PROVIDED ENTRIES:
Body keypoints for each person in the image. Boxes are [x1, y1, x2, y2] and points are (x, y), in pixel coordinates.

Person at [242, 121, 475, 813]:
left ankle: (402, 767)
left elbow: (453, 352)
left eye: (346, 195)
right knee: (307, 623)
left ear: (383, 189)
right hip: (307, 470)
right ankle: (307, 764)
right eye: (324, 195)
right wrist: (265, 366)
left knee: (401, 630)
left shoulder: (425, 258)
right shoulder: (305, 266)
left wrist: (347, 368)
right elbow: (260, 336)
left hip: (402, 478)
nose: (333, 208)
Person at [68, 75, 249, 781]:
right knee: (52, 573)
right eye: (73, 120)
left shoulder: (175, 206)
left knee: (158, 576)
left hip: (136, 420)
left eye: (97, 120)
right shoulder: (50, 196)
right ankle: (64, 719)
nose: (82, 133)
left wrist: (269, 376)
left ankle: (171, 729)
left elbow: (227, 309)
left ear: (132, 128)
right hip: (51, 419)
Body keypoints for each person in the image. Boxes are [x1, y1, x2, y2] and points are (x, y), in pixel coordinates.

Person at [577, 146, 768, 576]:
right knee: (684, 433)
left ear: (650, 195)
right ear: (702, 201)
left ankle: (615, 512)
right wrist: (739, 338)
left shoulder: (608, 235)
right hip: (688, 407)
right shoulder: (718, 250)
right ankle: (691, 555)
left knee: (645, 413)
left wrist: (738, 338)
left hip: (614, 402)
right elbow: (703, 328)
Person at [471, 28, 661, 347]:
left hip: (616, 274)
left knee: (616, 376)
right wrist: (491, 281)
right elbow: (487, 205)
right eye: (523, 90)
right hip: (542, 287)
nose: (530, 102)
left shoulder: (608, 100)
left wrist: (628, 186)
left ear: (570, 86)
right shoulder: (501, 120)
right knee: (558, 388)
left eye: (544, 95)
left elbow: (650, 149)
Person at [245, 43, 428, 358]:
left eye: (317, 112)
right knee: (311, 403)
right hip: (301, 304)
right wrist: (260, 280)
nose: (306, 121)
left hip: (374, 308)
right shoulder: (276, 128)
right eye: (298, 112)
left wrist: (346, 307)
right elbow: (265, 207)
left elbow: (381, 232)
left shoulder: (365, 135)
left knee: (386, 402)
...
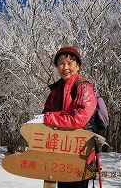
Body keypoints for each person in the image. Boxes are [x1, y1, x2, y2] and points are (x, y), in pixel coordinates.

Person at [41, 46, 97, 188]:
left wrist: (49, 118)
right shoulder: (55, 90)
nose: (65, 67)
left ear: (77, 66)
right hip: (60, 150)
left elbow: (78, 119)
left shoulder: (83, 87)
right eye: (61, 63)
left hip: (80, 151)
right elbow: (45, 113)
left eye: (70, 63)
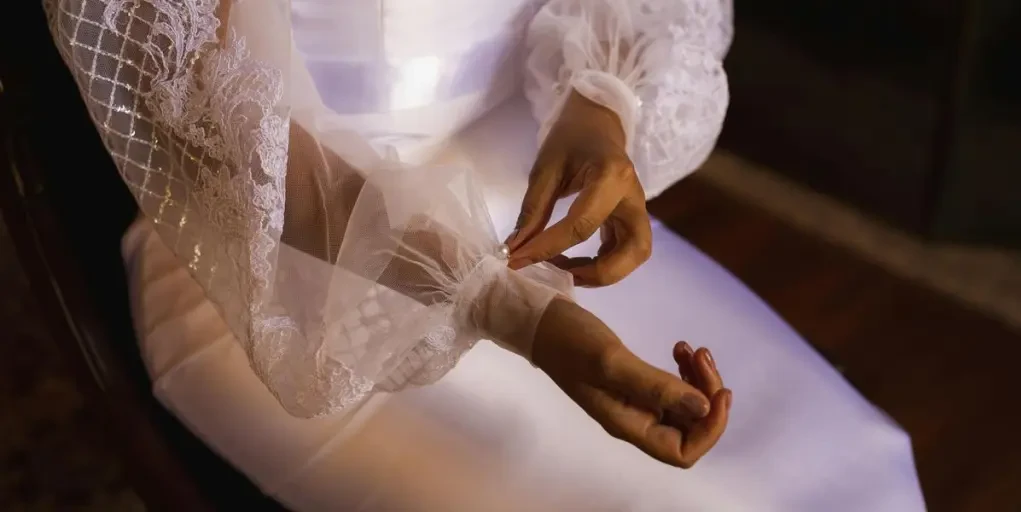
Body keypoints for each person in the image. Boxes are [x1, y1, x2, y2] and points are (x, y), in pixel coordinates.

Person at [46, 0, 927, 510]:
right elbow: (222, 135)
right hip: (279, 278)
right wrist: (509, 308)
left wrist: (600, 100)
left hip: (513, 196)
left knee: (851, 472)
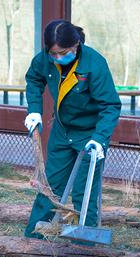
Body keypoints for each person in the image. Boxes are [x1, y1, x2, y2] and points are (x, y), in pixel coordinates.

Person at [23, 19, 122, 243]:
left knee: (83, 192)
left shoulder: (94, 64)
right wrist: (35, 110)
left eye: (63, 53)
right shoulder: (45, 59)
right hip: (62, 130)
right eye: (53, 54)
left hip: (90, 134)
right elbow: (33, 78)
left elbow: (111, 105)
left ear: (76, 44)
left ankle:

WORK INSTRUCTIONS: From the entries above, extract only the lines running from the one containing "nose: (333, 208)" through the one containing "right hip: (51, 419)", inclusive.

PROBLEM SOLUTION:
nose: (333, 208)
Person at [68, 75, 249, 781]:
right knee: (52, 573)
right eye: (73, 120)
left shoulder: (175, 206)
left knee: (158, 576)
left hip: (136, 420)
left eye: (97, 120)
right shoulder: (50, 196)
right ankle: (64, 719)
nose: (82, 133)
left wrist: (269, 376)
left ankle: (171, 729)
left elbow: (227, 309)
left ear: (132, 128)
right hip: (51, 419)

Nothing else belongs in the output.